Die Anforderungen an die Fahrzeuge für Asien oder Europa unterscheiden sich gar nicht so sehr von denen, die in den Vereinigten Staaten gelten. Es gibt natürlich entsprechende Normen, vor allem was das Crash-Verhalten betrifft, aber auch spezielle Anforderungen an die Sichtverhältnisse des Fahrers und schließlich für die Behindertenfreundlichkeit. Diese Normen zu erfüllen war aber für uns jedoch kein Problem.

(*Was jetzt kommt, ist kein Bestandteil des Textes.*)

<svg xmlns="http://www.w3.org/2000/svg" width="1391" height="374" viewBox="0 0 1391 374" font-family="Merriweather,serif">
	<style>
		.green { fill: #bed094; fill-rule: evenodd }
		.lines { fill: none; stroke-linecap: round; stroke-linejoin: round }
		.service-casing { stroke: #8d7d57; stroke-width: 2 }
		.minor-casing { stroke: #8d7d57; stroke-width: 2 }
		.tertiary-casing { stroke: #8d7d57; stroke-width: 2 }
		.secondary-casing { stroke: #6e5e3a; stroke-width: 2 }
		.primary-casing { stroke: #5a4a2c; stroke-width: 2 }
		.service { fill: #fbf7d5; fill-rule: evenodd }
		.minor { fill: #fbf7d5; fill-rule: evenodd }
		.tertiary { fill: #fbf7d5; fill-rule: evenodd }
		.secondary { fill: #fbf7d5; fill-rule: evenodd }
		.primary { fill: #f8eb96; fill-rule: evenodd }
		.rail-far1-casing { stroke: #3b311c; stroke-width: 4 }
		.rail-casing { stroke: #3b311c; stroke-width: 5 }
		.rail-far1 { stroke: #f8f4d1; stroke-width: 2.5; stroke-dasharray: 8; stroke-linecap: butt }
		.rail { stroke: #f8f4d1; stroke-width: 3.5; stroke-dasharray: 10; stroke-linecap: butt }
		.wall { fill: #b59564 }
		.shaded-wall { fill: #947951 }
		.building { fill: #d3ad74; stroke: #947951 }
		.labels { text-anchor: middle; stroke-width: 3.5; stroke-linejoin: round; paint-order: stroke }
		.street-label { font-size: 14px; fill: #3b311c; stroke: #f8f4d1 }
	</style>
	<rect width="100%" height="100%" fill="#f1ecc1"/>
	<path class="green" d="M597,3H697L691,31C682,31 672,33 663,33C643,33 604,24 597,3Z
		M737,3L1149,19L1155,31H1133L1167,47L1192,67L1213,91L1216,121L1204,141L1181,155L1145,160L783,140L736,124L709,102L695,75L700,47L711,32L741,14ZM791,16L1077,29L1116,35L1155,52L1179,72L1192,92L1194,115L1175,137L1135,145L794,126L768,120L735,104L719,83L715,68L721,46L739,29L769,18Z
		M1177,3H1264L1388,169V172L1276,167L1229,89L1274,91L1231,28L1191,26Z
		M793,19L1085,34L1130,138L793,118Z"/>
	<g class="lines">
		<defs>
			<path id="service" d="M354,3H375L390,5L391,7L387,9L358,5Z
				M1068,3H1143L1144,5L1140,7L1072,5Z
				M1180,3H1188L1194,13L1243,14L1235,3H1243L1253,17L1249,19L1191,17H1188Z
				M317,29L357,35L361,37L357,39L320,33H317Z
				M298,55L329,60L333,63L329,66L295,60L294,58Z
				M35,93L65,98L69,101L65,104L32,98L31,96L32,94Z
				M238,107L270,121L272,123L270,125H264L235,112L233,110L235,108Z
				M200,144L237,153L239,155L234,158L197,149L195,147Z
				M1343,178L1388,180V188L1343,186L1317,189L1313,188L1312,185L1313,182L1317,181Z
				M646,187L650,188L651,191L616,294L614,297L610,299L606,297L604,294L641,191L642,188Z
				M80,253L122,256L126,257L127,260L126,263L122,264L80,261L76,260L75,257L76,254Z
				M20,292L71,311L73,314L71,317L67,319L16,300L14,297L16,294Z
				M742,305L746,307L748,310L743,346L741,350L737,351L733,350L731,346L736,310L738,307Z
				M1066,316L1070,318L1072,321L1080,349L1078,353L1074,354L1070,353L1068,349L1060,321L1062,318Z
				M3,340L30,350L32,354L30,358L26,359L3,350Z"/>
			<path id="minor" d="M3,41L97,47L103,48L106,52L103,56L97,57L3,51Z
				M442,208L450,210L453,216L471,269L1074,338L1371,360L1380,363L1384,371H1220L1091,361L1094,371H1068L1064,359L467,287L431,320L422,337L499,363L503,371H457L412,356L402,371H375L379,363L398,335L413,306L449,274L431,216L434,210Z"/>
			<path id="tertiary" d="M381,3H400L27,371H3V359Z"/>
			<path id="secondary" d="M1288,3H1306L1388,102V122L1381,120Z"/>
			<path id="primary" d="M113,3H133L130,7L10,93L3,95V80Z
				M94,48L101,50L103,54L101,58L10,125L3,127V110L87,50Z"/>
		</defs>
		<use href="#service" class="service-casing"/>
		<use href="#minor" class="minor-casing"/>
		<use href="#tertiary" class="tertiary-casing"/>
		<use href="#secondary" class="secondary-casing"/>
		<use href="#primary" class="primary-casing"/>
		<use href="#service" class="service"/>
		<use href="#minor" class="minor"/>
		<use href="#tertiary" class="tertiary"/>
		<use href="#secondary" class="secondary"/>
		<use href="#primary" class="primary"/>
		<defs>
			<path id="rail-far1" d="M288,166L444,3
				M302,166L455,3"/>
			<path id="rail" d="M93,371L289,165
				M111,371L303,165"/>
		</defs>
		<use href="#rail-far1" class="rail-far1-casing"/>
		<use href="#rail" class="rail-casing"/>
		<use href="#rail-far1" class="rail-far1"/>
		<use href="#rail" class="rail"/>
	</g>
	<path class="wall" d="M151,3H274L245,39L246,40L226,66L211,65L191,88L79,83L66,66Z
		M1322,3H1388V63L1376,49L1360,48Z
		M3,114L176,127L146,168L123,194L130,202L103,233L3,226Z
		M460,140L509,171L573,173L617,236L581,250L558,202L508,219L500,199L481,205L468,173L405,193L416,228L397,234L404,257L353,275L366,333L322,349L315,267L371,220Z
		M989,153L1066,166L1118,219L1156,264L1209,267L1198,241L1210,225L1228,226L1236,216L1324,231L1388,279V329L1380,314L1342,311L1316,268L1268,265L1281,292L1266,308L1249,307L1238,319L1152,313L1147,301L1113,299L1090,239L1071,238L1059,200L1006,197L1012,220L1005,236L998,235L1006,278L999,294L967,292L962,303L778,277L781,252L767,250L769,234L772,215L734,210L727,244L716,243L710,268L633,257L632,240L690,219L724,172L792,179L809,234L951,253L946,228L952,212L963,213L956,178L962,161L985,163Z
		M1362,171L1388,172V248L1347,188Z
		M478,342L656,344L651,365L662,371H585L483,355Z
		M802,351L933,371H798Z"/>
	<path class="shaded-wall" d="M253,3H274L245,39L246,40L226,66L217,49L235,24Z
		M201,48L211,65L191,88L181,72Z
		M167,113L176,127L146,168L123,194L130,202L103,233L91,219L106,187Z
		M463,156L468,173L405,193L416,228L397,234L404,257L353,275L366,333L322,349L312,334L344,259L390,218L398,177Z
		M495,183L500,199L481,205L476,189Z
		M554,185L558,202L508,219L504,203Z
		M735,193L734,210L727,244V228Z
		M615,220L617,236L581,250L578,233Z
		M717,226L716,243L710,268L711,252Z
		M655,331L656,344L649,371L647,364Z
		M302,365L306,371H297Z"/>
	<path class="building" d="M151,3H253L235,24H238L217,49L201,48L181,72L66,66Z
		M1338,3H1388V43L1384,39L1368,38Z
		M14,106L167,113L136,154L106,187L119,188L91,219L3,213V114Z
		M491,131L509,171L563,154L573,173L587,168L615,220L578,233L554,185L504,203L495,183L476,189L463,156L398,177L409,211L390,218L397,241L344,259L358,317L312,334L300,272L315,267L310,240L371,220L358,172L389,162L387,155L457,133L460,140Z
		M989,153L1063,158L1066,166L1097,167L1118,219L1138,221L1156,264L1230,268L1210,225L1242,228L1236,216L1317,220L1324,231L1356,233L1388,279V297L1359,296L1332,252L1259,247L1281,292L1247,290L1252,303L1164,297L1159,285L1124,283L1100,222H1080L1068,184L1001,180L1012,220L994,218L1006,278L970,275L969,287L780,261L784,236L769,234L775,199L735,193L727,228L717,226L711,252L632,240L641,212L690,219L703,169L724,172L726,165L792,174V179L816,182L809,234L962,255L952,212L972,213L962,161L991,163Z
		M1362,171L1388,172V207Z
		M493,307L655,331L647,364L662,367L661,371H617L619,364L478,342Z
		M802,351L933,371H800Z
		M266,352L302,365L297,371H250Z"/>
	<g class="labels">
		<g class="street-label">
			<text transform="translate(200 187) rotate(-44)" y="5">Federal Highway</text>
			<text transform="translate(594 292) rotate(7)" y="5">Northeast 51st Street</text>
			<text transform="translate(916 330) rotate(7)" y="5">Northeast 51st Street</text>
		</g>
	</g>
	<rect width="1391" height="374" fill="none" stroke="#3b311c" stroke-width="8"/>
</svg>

Die größte Herausforderung des Projektes?
Wir mussten mit unserem europäischen Kulturverständnis die Erwartungen des US-Kunden treffen. Dabei hat uns sicher geholfen, dass sowohl ich als auch mein Kollege Marvin Kessler-Scheil während unseres Studiums längere Zeiten in USA verbracht haben und wir uns mit dem kulturellen Eigenverständnis bereits auseinandergesetzt haben. Letztendlich hat der Erfolg des Projektes unsere Einschätzung bestätigt.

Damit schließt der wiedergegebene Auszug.